During the course of the event, attendees were also shown heather cutting and the impact of conservation grazing, and there was a chance for some to air concerns about forest expansion and the impact that trees can have on wader productivity. There was then a constructive discussion about the role of predator control and the realities of delivering this kind of work in a modern landscape. 

Patrick Laurie runs the Soil Association’s Farming with Nature program and was on hand to facilitate the day. He afterwards said “this is the first time that Working for Waders has gone out to gather ideas from people on the ground, and the reaction has been really positive. Lots of farmers are tired of being blamed for the decline of iconic birds like lapwings and curlews, and it’s clear that people are keen for a change of direction. There are plenty of things that farmers can do which will benefit waders and also contribute to the profitability of their business; today was about recognizing that, and demonstrating that conservation can work hand in hand with modern agriculture”. 

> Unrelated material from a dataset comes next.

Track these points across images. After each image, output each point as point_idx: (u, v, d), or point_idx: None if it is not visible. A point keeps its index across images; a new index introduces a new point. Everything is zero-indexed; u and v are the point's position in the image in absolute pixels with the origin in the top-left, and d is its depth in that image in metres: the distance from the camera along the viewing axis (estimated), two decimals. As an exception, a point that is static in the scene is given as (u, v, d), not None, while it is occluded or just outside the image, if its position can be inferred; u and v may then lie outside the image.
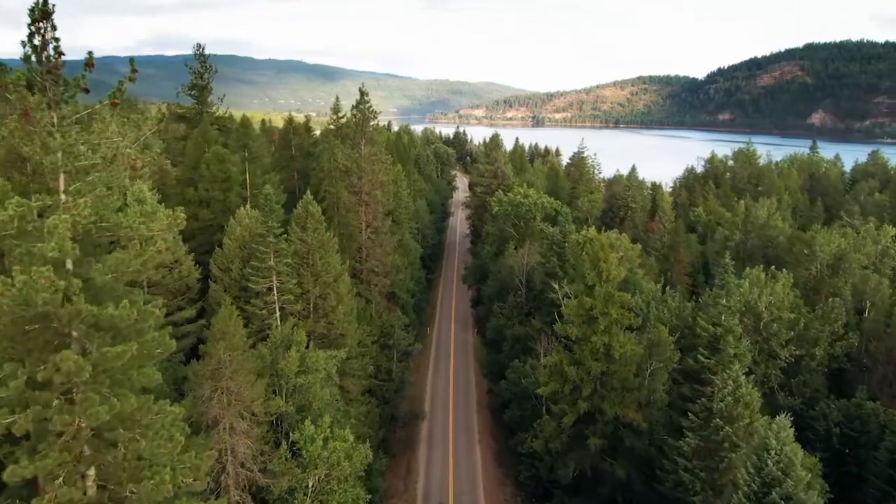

This was echoed by Julia Stoddart, who sits on the the Working for Waders Raising Awareness and Best Practice Action Group. Julia said, “Wading birds need direct, on-the-ground action to halt and reverse their decline. Farmers and other land managers are best placed to carry out the vital conservation work required, and support to enable this work to happen is the driving force of the Working for Waders initiative. Events like today’s are crucial to getting the message out that waders can be saved, and that practical help exists to achieve positive change. We’re looking forward to following up with the farmers, gamekeepers and factors who came along to turn words into actions”.